Based on Dan Charnas' critically acclaimed book The Big Payback, THE BREAKS chronicles the lives of three friends who are trying to work their way up in the hip-hop music scene during the 1990s. Nikki Jones (Afton Williamson) is a recent college grad who chose to pursue an internship with up-and-coming music label Fouray Entertainment headed up by Barry Fouray (Wood Harris) instead of going to Harvard Law School. Her boyfriend, David Aaron (David Call), is a budding music programmer committed to making sure that rap and hip-hop make it to the airwaves -- but without the help of his big-time music manager dad, George "Juggy" Aaron (Evan Handler). Meanwhile, their industrious friend Darryl "Deevee" Van Putten Jr. (Mack Wilds) is looking for new talent that will help launch his music-producing career, much to the dismay of his dad (played by Method Man). From convincing top brass that authentic hip-hop shouldn't become pop music to navigating the cultural and economic challenges associated with the business, they each struggle through the highs and lows of working their way up the industry ladder and looking for their own big breaks. 

Is it any good?

This entertaining and well-written drama focuses on the behind-the-scenes world of the 1990s hip-hop industry. Much of the show's focus is how up-and-comers handle the pressures that come with hustling from the bottom of the business to make a name for themselves. However, it also highlights some of the very real issues that were affecting the scene during this pivotal time, thanks to financially successful hybrid versions of the music, such as gangsta rap and hip-hop-inspired pop music. 

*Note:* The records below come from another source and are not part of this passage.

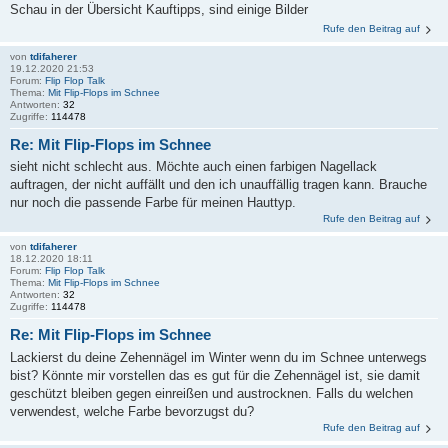
Schau in der Übersicht Kauftipps, sind einige Bilder
Rufe den Beitrag auf
von
tdifaherer
19.12.2020 21:53
Forum:
Flip Flop Talk
Thema:
Mit Flip-Flops im Schnee
Antworten:
32
Zugriffe:
114478
Re: Mit Flip-Flops im Schnee
sieht nicht schlecht aus. Möchte auch einen farbigen Nagellack
auftragen, der nicht auffällt und den ich unauffällig tragen kann. Brauche
nur noch die passende Farbe für meinen Hauttyp.
Rufe den Beitrag auf
von
tdifaherer
18.12.2020 18:11
Forum:
Flip Flop Talk
Thema:
Mit Flip-Flops im Schnee
Antworten:
32
Zugriffe:
114478
Re: Mit Flip-Flops im Schnee
Lackierst du deine Zehennägel im Winter wenn du im Schnee unterwegs
bist? Könnte mir vorstellen das es gut für die Zehennägel ist, sie damit
geschützt bleiben gegen einreißen und austrocknen. Falls du welchen
verwendest, welche Farbe bevorzugst du?
Rufe den Beitrag auf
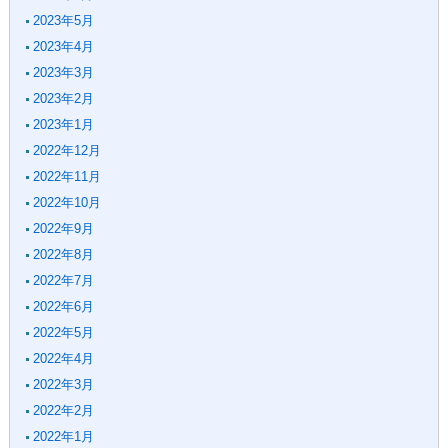
2023年5月
2023年4月
2023年3月
2023年2月
2023年1月
2022年12月
2022年11月
2022年10月
2022年9月
2022年8月
2022年7月
2022年6月
2022年5月
2022年4月
2022年3月
2022年2月
2022年1月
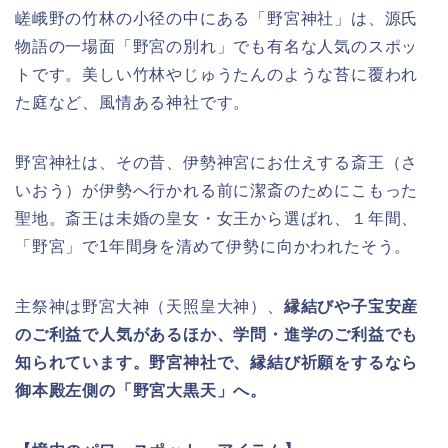
嵯峨野の竹林の小径の中にある「野宮神社」は、源氏
物語の一場面「野宮の別れ」でも有名な人気のスポッ
トです。美しい竹林やじゅうたんのような苔に覆われ
た庭など、風情ある神社です。
野宮神社は、その昔、伊勢神宮にお仕えする斎王（さ
いおう）が伊勢へ行かれる前に潔斎のためにこもった
聖地。斎王は未婚の皇女・女王から選ばれ、１年間、
「野宮」で1年間身を清めて伊勢に向かわれたそう。
主祭神は野宮大神（天照皇大神）、
縁結びや子宝安産
のご利益で人気があるほか、学問・進学のご利益でも
知られています。野宮神社で、縁結び祈願をするなら
御本殿左側の「野宮大黒天」へ。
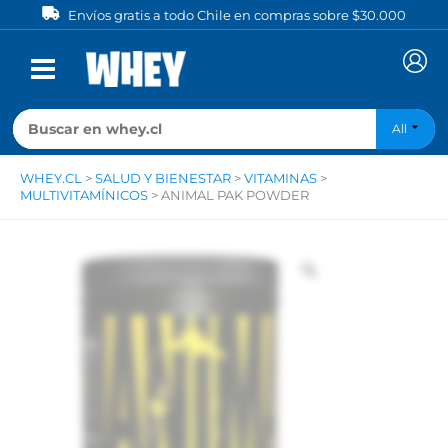
Ir
Envíos gratis a todo Chile en compras sobre $30.000
al
contenido
All
WHEY.CL
>
SALUD Y BIENESTAR
>
VITAMINAS
>
MULTIVITAMÍNICOS
>
ANIMAL PAK POWDER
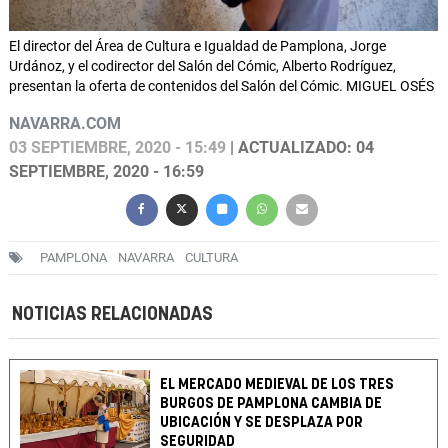
El director del Área de Cultura e Igualdad de Pamplona, Jorge
Urdánoz, y el codirector del Salón del Cómic, Alberto Rodríguez,
presentan la oferta de contenidos del Salón del Cómic. MIGUEL OSÉS
NAVARRA.COM
03 SEPTIEMBRE, 2020 - 15:49
| ACTUALIZADO: 04
SEPTIEMBRE, 2020 - 16:59
PAMPLONA
NAVARRA
CULTURA
NOTICIAS RELACIONADAS
EL MERCADO MEDIEVAL DE LOS TRES
BURGOS DE PAMPLONA CAMBIA DE
UBICACIÓN Y SE DESPLAZA POR
SEGURIDAD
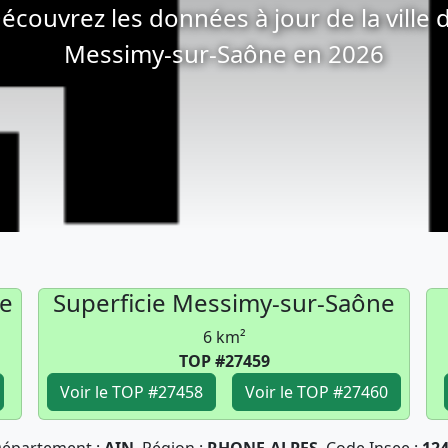
écouvrez les données à jour de la ville 
Messimy-sur-Saône en 2026
e
Superficie Messimy-sur-Saône
6 km²
TOP #27459
Voir le TOP #27458
Voir le TOP #27460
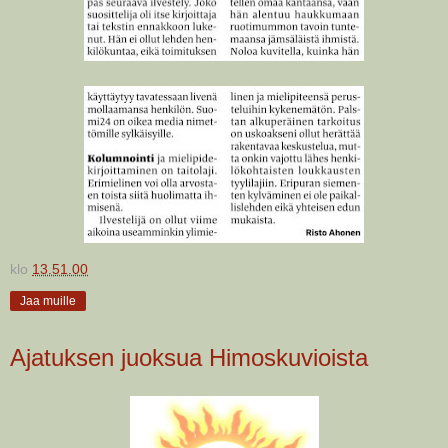
klo
13.51.00
Jaa muille
Ajatuksen juoksua Himoskuvioista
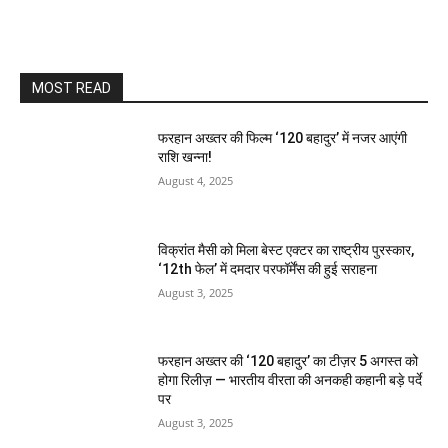
MOST READ
फरहान अख्तर की फिल्म ‘120 बहादुर’ में नजर आएंगी
राशि खन्ना!
August 4, 2025
विक्रांत मैसी को मिला बेस्ट एक्टर का राष्ट्रीय पुरस्कार,
‘12th फेल’ में दमदार परफॉर्मेंस की हुई सराहना
August 3, 2025
फरहान अख्तर की ‘120 बहादुर’ का टीज़र 5 अगस्त को
होगा रिलीज़ — भारतीय वीरता की अनकही कहानी बड़े पर्दे
पर
August 3, 2025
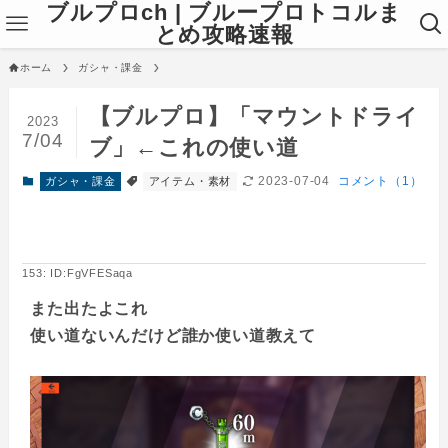
ブルプロch | ブループロトコルま
とめ攻略速報
ホーム
ガシャ・課金
【ブルプロ】「マウントドライ
2023
7/04
ブ」←これの使い道
2023-07-04
コメント（1）
ガシャ・課金
アイテム・素材
153: ID:FgVFESaqa
また出たよこれ
使い道ないんだけど誰か使い道教えて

It's in this context that the series presents a range of storylines about professional challenges, relationship struggles, and dangerous connections to talented folks who also happen to be law breakers. Adding to this are the many featured music performances by a range of artists, including Antoine Harris, AFRO, and Teyana Taylor. If you're one of the many folks who love learning about hip-hop's artistry and cultural significance, The Breaks will not disappoint. 

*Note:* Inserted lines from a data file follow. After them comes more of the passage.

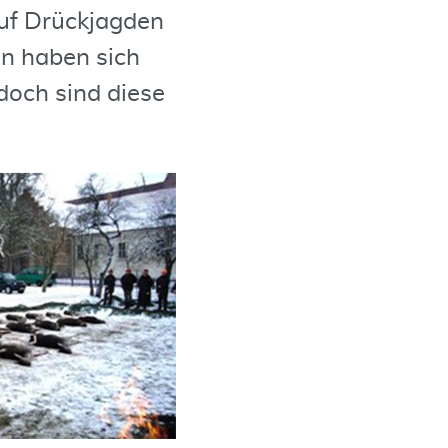
auf Drückjagden
ren haben sich
 doch sind diese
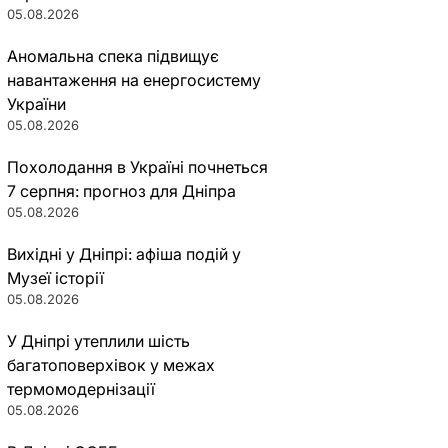
05.08.2026
Аномальна спека підвищує
навантаження на енергосистему
України
05.08.2026
Похолодання в Україні почнеться
7 серпня: прогноз для Дніпра
05.08.2026
Вихідні у Дніпрі: афіша подій у
Музеї історії
05.08.2026
У Дніпрі утеплили шість
багатоповерхівок у межах
термомодернізації
05.08.2026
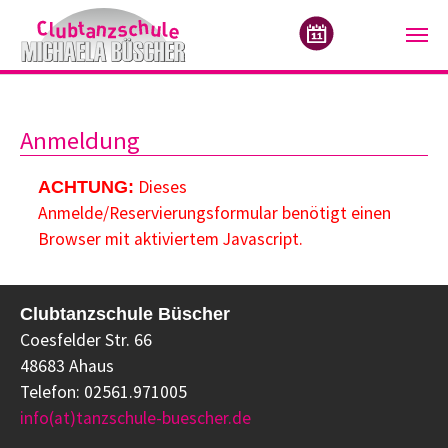
Zum Hauptinhalt springen
Anmeldung
Dieses
ACHTUNG:
Anmelde/Reservierungsformular benötigt einen
Browser mit aktiviertem Javascript.
Clubtanzschule Büscher
Coesfelder Str. 66
48683 Ahaus
Telefon: 02561.971005
info(at)tanzschule-buescher.de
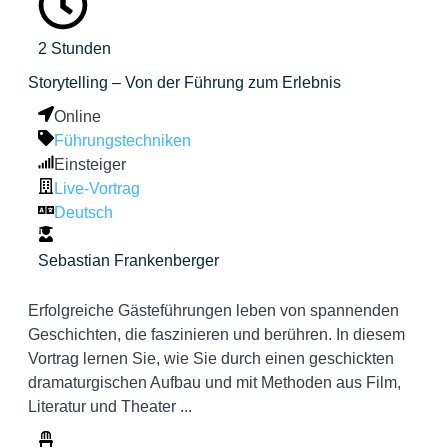
2 Stunden
Storytelling – Von der Führung zum Erlebnis
Online
Führungstechniken
Einsteiger
Live-Vortrag
Deutsch
Sebastian Frankenberger
Erfolgreiche Gästeführungen leben von spannenden
Geschichten, die faszinieren und berühren. In diesem
Vortrag lernen Sie, wie Sie durch einen geschickten
dramaturgischen Aufbau und mit Methoden aus Film,
Literatur und Theater ...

Talk to your kids about ...

  • Families can talk about the history of hip-hop music. Where does the music come from? When did it become popular? 

  • The Breaks connects the hip-hop industry with risky behavior, violence, and sexism. Is this portrayal realistic, or is it based on stereotypes about the music and the people who produce and make money from it? 

  • Why do so many hip-hop and rap songs contain raunchy lyrics and swear words? Do they have to in order to be fun to listen to?